WHAT YOU SHOULD DO: Each line below containing the word "bivariate" needs to be shown.

Stored data entries:
↓
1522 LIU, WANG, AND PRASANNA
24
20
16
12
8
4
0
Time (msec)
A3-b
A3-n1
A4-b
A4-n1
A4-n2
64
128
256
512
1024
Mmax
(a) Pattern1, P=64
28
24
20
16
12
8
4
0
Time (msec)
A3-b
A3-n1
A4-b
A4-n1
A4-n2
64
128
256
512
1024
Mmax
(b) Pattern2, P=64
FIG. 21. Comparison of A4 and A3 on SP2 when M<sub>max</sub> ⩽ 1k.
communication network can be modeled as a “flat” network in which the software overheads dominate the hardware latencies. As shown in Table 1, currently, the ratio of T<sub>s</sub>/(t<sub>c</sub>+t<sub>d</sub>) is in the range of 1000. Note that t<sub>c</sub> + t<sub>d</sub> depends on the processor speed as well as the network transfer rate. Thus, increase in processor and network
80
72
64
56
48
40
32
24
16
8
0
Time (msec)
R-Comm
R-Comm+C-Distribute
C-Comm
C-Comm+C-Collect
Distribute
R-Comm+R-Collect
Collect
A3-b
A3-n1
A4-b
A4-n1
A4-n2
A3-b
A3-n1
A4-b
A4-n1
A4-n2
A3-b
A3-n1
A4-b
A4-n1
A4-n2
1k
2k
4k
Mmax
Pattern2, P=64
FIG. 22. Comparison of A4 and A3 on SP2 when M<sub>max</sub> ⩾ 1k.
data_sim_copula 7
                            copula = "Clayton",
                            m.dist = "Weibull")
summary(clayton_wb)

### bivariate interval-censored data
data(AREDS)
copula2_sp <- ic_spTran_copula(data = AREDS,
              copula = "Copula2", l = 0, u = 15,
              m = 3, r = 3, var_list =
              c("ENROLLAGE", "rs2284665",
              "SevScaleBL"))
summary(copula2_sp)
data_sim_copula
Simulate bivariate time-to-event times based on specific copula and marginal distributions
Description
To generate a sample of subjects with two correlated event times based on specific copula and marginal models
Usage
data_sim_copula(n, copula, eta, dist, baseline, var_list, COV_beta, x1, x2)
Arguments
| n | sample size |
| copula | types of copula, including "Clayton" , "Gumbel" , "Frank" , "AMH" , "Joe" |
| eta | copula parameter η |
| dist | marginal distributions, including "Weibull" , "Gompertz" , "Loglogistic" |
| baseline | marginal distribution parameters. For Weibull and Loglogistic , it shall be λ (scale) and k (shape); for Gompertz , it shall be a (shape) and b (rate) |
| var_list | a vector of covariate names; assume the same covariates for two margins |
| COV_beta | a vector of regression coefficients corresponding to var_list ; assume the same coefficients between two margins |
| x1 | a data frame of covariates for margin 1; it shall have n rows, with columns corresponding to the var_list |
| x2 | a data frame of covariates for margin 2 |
↑
WRITTEN SOLUTION:
### bivariate interval-censored data
Simulate bivariate time-to-event times based on specific copula and marginal distributions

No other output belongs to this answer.